Data Flows — OCW Studio

Generated 2026-06-24 15:49 UTC · c4gen dev

Each scenario below replays one interaction as a C4 Dynamic diagram. Amber steps are asynchronous (queued / scheduled / event-driven).

How to read these diagrams

These are C4 model diagrams (C4-PlantUML). Read them top-down: System Context (the whole SOA) → Container (one system's runtime units) → Dynamic (a single data flow, step by step).

People are rounded boxes; systems and containers are rectangles; databases and queues have distinct shapes.
Each arrow is a data flow labelled with what moves.
Solid arrows are synchronous (request/response, caller blocks).
Amber dashed arrows are asynchronous (queued, scheduled, or event-driven — caller does not block).
Drag to pan, scroll to zoom. Boxes with a link drill into the next level.

Author edits and saves content (synchronous + async sync)

The author edits in the SPA, which calls the DRF API through Nginx. Django persists to Postgres and (for media) S3, then enqueues a content-sync task; the publish-queue worker commits the content to the site's GitHub repo.

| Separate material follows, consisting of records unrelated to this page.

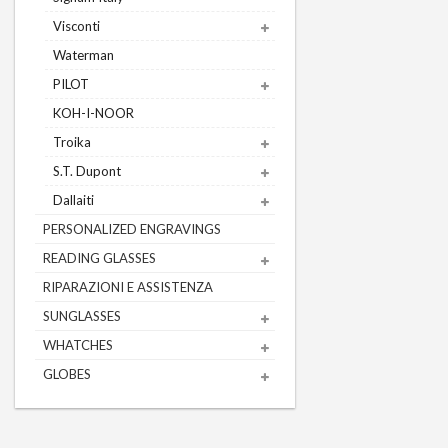
Visconti
Waterman
PILOT
KOH-I-NOOR
Troika
S.T. Dupont
Dallaiti
PERSONALIZED ENGRAVINGS
READING GLASSES
RIPARAZIONI E ASSISTENZA
SUNGLASSES
WHATCHES
GLOBES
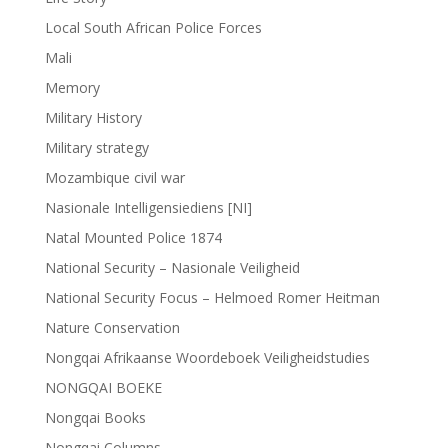
Local South African Police Forces
Mali
Memory
Military History
Military strategy
Mozambique civil war
Nasionale Intelligensiediens [NI]
Natal Mounted Police 1874
National Security – Nasionale Veiligheid
National Security Focus – Helmoed Romer Heitman
Nature Conservation
Nongqai Afrikaanse Woordeboek Veiligheidstudies
NONGQAI BOEKE
Nongqai Books
Nongqai Columns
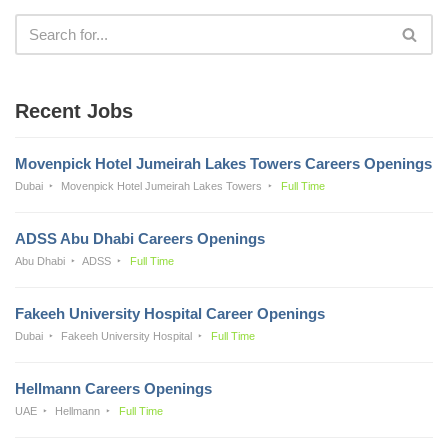
Recent Jobs
Movenpick Hotel Jumeirah Lakes Towers Careers Openings
Dubai
Movenpick Hotel Jumeirah Lakes Towers
Full Time
ADSS Abu Dhabi Careers Openings
Abu Dhabi
ADSS
Full Time
Fakeeh University Hospital Career Openings
Dubai
Fakeeh University Hospital
Full Time
Hellmann Careers Openings
UAE
Hellmann
Full Time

Publish a site via Concourse + Hugo (asynchronous build)

A publish request enqueues publish_website_backend_{draft,live}. The worker syncs content to GitHub, then upserts/triggers the Concourse site pipeline. Concourse runs Hugo (pulling themes, manifest, and S3 resources), uploads the built site to the preview/publish buckets, purges Fastly, and POSTs status back to the pipeline_status webhook.

Live publish notifies MIT Learn (cross-service, asynchronous)

On a successful live build the Concourse pipeline POSTs an Open Catalog webhook (site prefix + version + key) to MIT Learn, which then runs its learning_resources ETL to ingest the OCW site JSON from the published S3 bucket into its catalog/search index.

Google Drive import & video pipeline (asynchronous)

An on-demand import walks the site's Drive folders, streams files into the S3 storage bucket, creates WebsiteContent resources, and for videos submits an AWS MediaConvert job. On completion MediaConvert webhooks back; the video is uploaded to YouTube and transcripts are ordered from 3Play.

Ingestion sources (ETL)

Every external source the edx_content / default Celery workers pull from, with transport and cadence. ⚠️ marks brittle linkages (HTML/token scrapes, hardcoded URLs).

Source	Transport	Cadence	Data	Source of truth
3Play Media transcripts	REST + callback webhook	on order + beat refresh (hourly)	PDF + WebVTT transcripts	`videos/threeplay_api.py`
Google Drive (media import)	REST (Drive API v3, service account)	on-demand per site	course media (files_final / videos_final)	`gdrive_sync/api.py`
S3 import bucket sync	S3 (aws s3 sync)	every ~24h (AWS_S3_SYNC_INTERVAL)	imported content into storage bucket	`content_sync/pipelines/definitions/concourse/s3_bucket_sync_pipeline.py`
ocw-hugo-themes / ocw-hugo-projects	Git (build-time)	per build	Hugo themes + per-starter config	`websites/constants.py`